The workers look tired, Yokota said. They are furiously connecting electrical cables, repairing instrument panels and pumping radioactive water out.

They work with the burden of their own personal tragedies always weighing heavily.

"My parents were washed away by the tsunami, and I still don't know where they are," one worker wrote in an e-mail that was verified as authentic by a spokesman for the Tokyo Electric Power Co., which runs the Fukushima plant.

"Crying is useless," said another e-mail. "If we're in hell now, all we can do is crawl up towards heaven."

But they are doing it all with the kind of determination required in a task with such high stakes. There's no room for plummeting morale and the workers are not showing any signs of spirits flagging, Yokota said.

However upbeat the workers are, there's no denying the conditions are beyond difficult.

"On the ground at the nuclear power plant, the workers are working under very dangerous and very hard conditions, and I feel a great deal of respect for them," Chief Cabinet Secretary Yukio Edano told reporters Tuesday.

The workers spend three days on site and go off for one. They start their work day at 8 a.m. and go for 12 long hours.

Gary Was, a nuclear engineering expert at the University of Michigan, told CNN Tuesday that contaminated seawater brings potential danger "and they need to take all precautions."

Particulates that land on the skin or are ingested "can be a constant source of radiation into the future," Was said. "You need to be very careful not to ingest any of that."

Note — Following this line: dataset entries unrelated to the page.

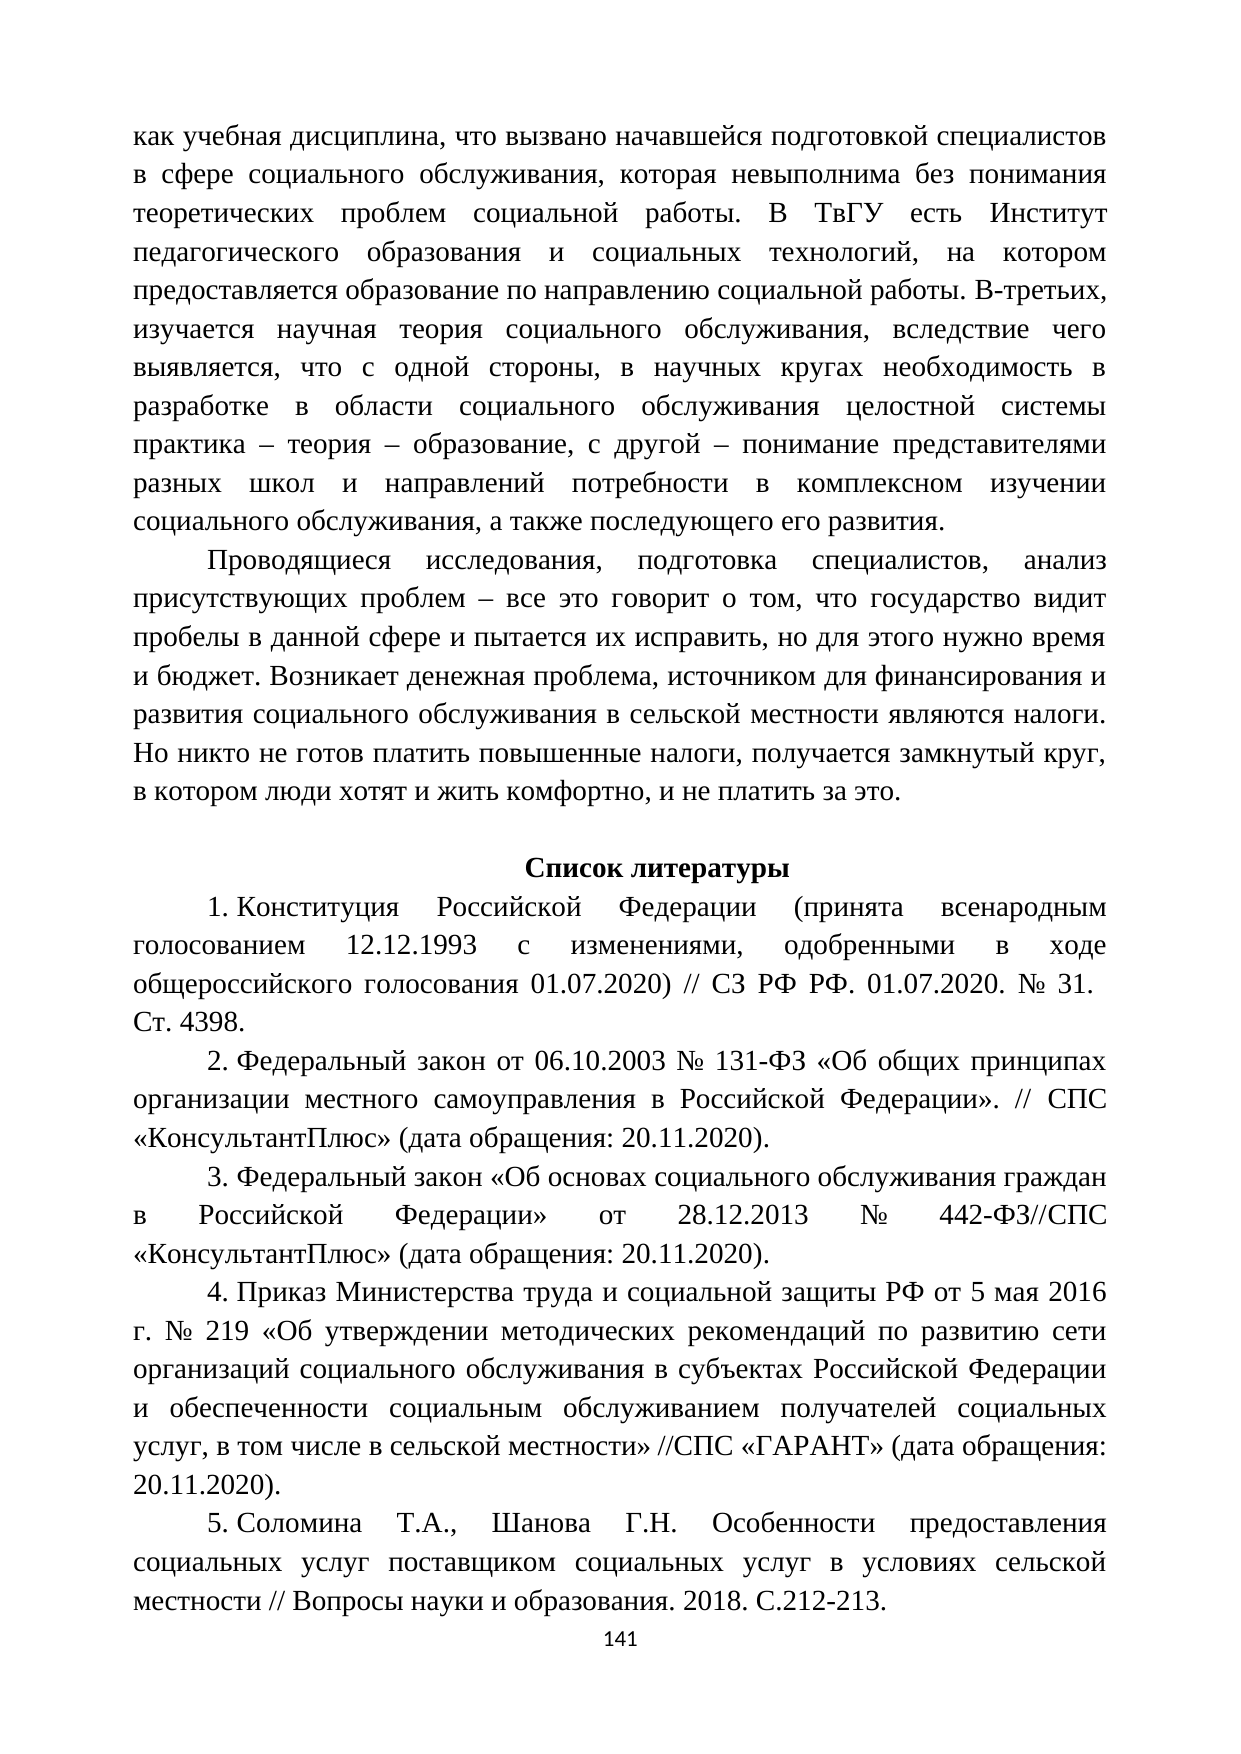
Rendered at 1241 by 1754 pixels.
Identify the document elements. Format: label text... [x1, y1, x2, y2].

list Конституция Российской Федерации (принята всенародным голосованием 12.12.1993 с изменениями, одобренными в ходе общероссийского голосования 01.07.2020) // СЗ РФ РФ. 01.07.2020. № 31. Ст. 4398. [133, 889, 1107, 1038]
list Приказ Министерства труда и социальной защиты РФ от 5 мая 2016 г. № 219 «Об утверждении методических рекомендаций по развитию сети организаций социального обслуживания в субъектах Российской Федерации и обеспеченности социальным обслуживанием получателей социальных услуг, в том числе в сельской местности» //СПС «ГАРАНТ» (дата обращения: 20.11.2020). [133, 1274, 1107, 1501]
list Соломина Т.А., Шанова Г.Н. Особенности предоставления социальных услуг поставщиком социальных услуг в условиях сельской местности // Вопросы науки и образования. 2018. С.212-213. [133, 1506, 1107, 1616]
text Проводящиеся исследования, подготовка специалистов, анализ присутствующих проблем – все это говорит о том, что государство видит пробелы в данной сфере и пытается их исправить, но для этого нужно время и бюджет. Возникает денежная проблема, источником для финансирования и развития социального обслуживания в сельской местности являются налоги. Но никто не готов платить повышенные налоги, получается замкнутый круг, в котором люди хотят и жить комфортно, и не платить за это. [133, 542, 1107, 807]
list Федеральный закон «Об основах социального обслуживания граждан в Российской Федерации» от 28.12.2013 № 442-ФЗ//СПС «КонсультантПлюс» (дата обращения: 20.11.2020). [133, 1159, 1107, 1269]
list Федеральный закон от 06.10.2003 № 131-ФЗ «Об общих принципах организации местного самоуправления в Российской Федерации». // СПС «КонсультантПлюс» (дата обращения: 20.11.2020). [133, 1043, 1107, 1154]
text Список литературы [133, 850, 1107, 884]
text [133, 118, 1107, 234]
text Сегодня на фоне всех этих социальных проблем в России начали проводить исследования в сфере социального обслуживания. Во-первых, социальное обслуживание, как вид профессиональной деятельности, диктует насущную необходимость внедрения теоретического анализа ее практики. Во-вторых, социальное обслуживание на сегодняшний день рассматривается как учебная дисциплина, что вызвано начавшейся подготовкой специалистов в сфере социального обслуживания, которая невыполнима без понимания теоретических проблем социальной работы. В ТвГУ есть Институт педагогического образования и социальных технологий, на котором предоставляется образование по направлению социальной работы. В-третьих, изучается научная теория социального обслуживания, вследствие чего выявляется, что с одной стороны, в научных кругах необходимость в разработке в области социального обслуживания целостной системы практика – теория – образование, с другой – понимание представителями разных школ и направлений потребности в комплексном изучении социального обслуживания, а также последующего его развития. [133, 267, 1107, 537]
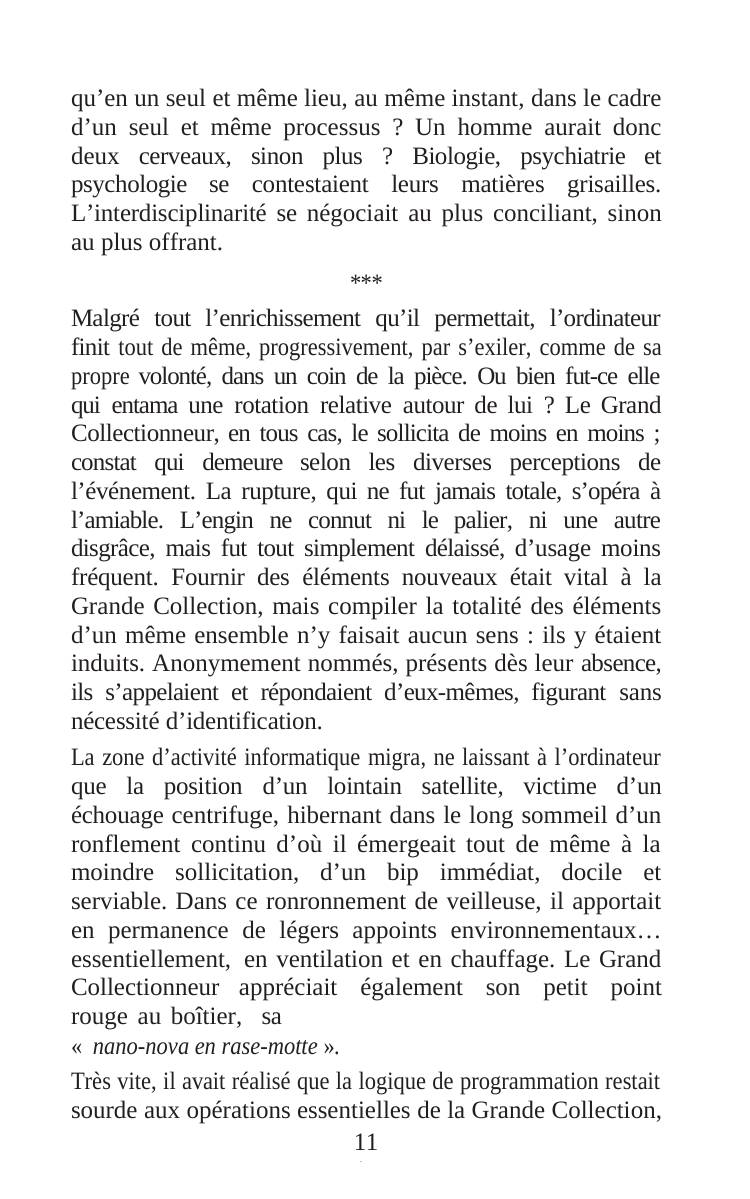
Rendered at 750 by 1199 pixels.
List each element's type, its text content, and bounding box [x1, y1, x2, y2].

Was said officials need to remove and store contaminated water.

Last week, three men who were laying electrical cable in the turbine building of the No. 3 reactor stepped in tainted water, exposing themselves to high levels of radiation. Tokyo Electric apologized and said their exposure might have been avoided with better communication.

Radiation alarms went off while the three men were working, but they continued with their mission for 40 to 50 minutes after assuming it was a false alarm. They were hospitalized after it was determined they had been exposed to 173 to 181 millisieverts of radiation -- two of them with direct exposure on their skin. They were later released.

By comparison, a person in an industrialized country is naturally exposed to 3 millisieverts per year, though Japan's Health Ministry has said that those working directly to avert the nuclear crisis could be exposed to as much as 250 millisieverts before they must leave the site.

The incident also prompted further criticism of Tokyo Electric and how well it is safeguarding the workers.

Yokota said the power company hoped to improve living conditions for the workers by moving them to another facility. Edano said officials also hope to find replacements in order to relieve the workers at the plant.

Until then, they will continue as the faceless heroes in Japan's tragedy, the nation's only hope of thwarting further disaster.